Christians are not in charge of holding people outside our faith to our own religious standards however, what we are called to do is love! We’re called to love people inside and outside the Christian community. If we love them, then they will be more likely to turn God, and then HE can change them.
Now to be clear, the only place in the Bible that says we ought to defend anything other than those who are too weak or poor to defend themselves is when Peter encourages us to, “Always be ready to defend your confidence in God when anyone asks you to explain it. However, make your defense with gentleness and respect.” Notice it does not say, “Defend God,” but it says to “defend your confidence in God.” This can be easily done by sharing your story on how God has changed your life, “your testimony.” The story of how God changed me is one of the most powerful things I can share with people who don’t understand my faith.
In conclusion, it’s not at a Christian’s job, or anyone else for that matter, to defend God. Paul again states, “don’t take revenge, dear friends. Instead, let God’s anger take care of it. After all, Scripture says, ‘I alone have the right to take revenge. I will pay back, says the Lord.’” Sometimes I observe fellow believers who are passionate in their faith get caught up in defending God especially in the political arena or on social networks. They get caught up just like Job’s friend Elihu who instead of consoling Job for his loss of family and home, chastised Job for his lamenting and concluded, “Let me go on…for I have not finished defending God” (Job 36:2)! In the end God chastises Elihu and his friends by stating; “I am angry with you and your two friends, for you have not spoken accurately about me” (Job 42:7).
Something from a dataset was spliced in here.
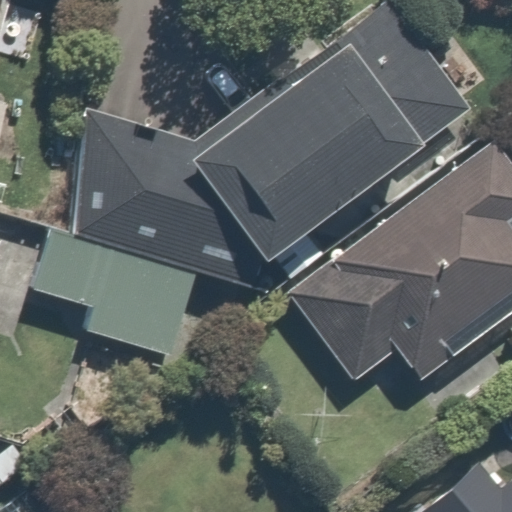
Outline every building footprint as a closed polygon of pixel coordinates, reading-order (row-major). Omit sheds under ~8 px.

I wonder how many terrorists or religious zealots may hear these words one day standing before the throne of God’s judgment! Elihu’s defending of God prevented him from sharing the love of God through consolation. Defending God takes a Christian away from their best offensive strategy of sharing the love of God in action, to a world outside its faith! I hope one day all humanity can see that God is love…and love always wins! Let’s choose love!